**DATA RECORDS**

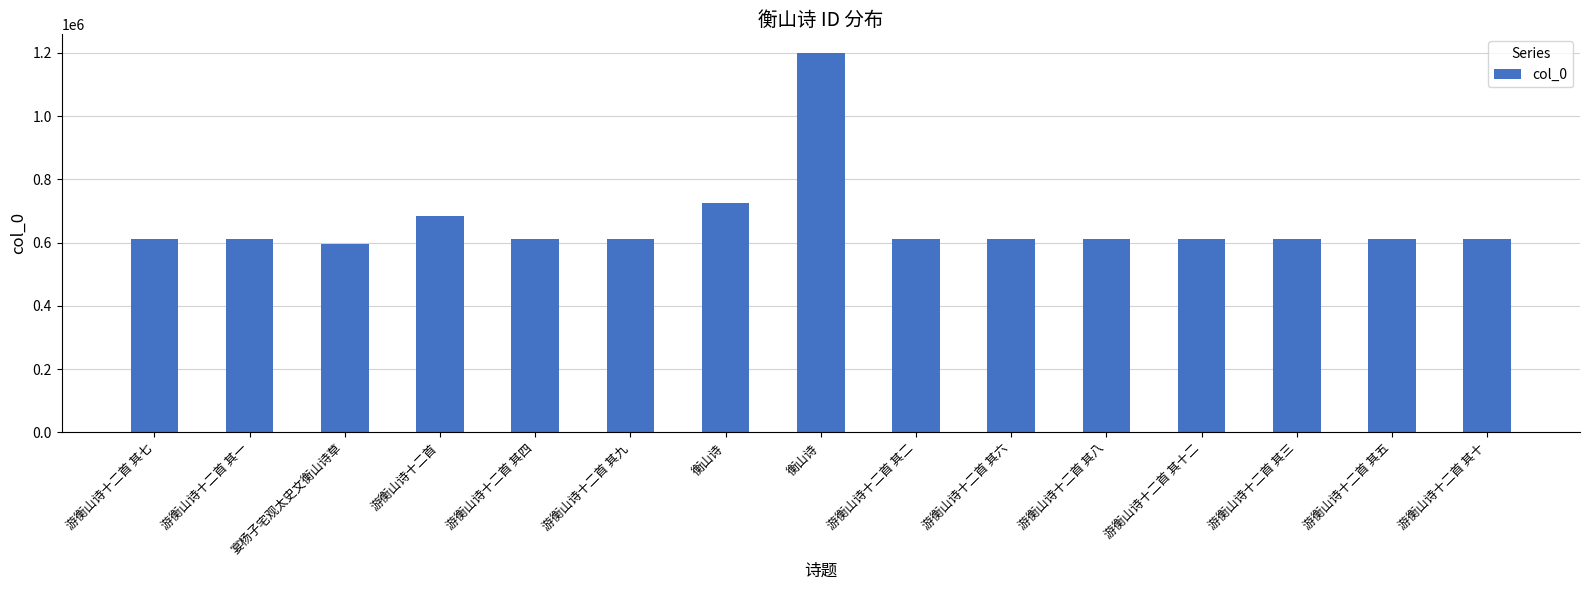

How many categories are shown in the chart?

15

* * *

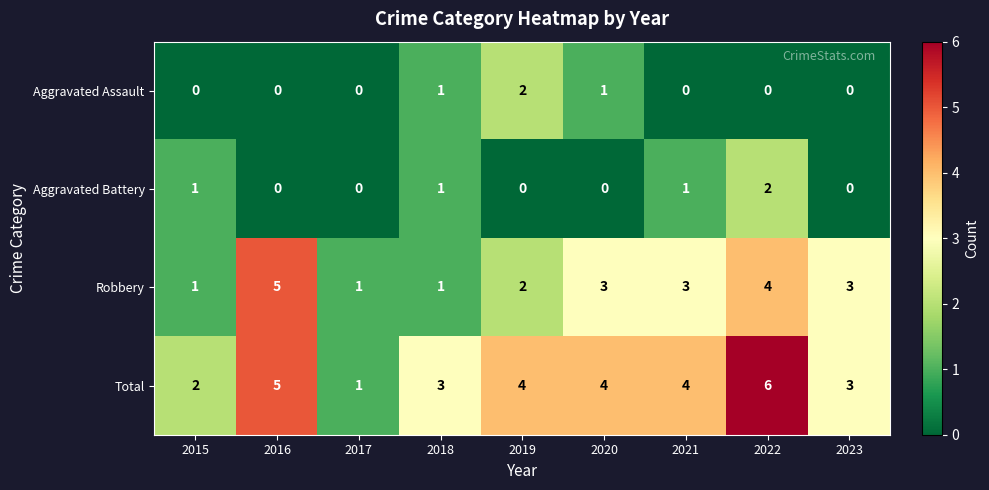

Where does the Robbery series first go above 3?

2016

...

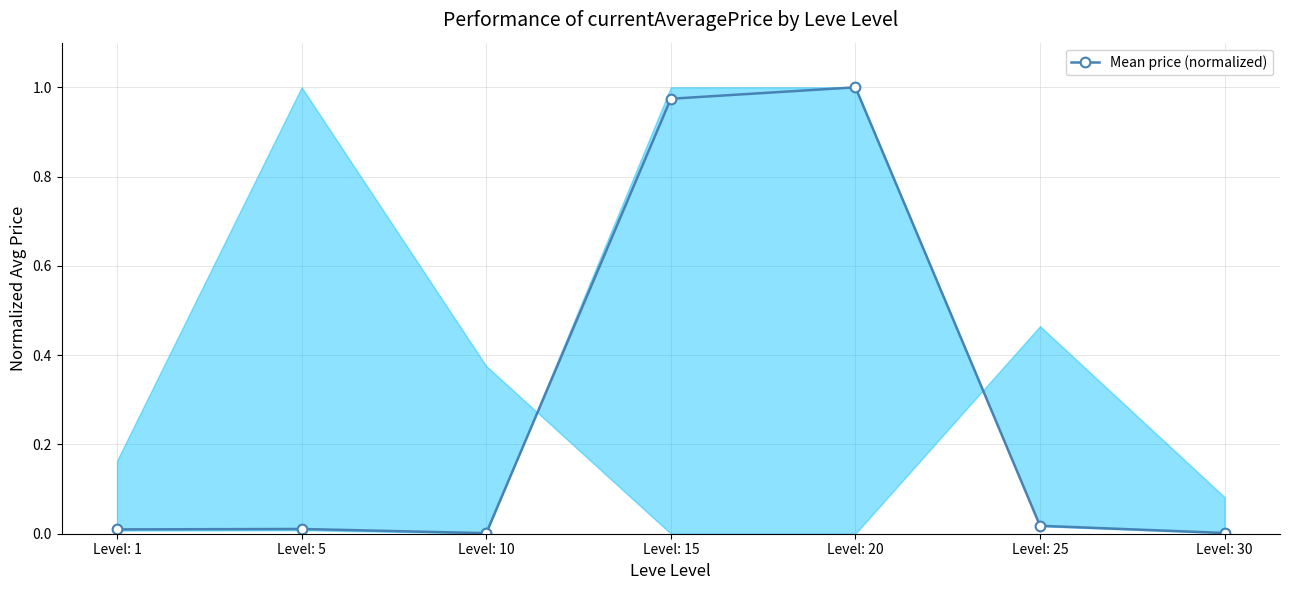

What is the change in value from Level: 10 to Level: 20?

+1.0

**WORK REQUIRED**
Count the lines above that contain the string "does", with uppercase and lowercase treated as different, and give only the number.

**RESULT**
1